▶ **Task objective**
One exact copy of the listing is needed. It should contain no pictures.

▶ **Data provided**
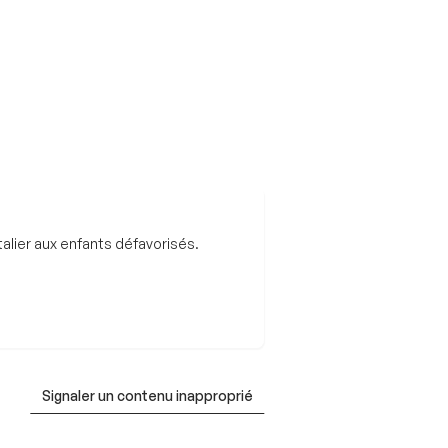
alier aux enfants défavorisés.
Signaler un contenu inapproprié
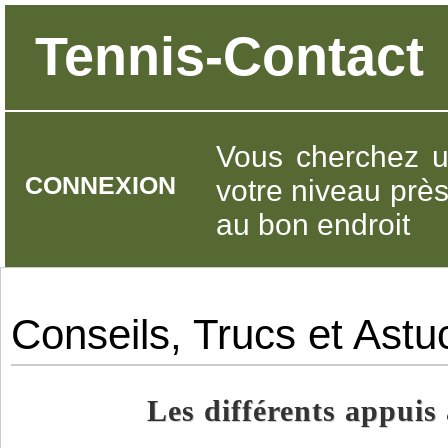
Tennis-Contact
Vous cherchez u
CONNEXION
votre niveau prè
au bon endroit
Conseils, Trucs et Astu
Les différents appuis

▶ **Exercise result**
alier aux enfants défavorisés.
Signaler un contenu inapproprié
Tennis-Contact
Vous cherchez u
CONNEXION
votre niveau prè
au bon endroit
Conseils, Trucs et Astu
Les différents appuis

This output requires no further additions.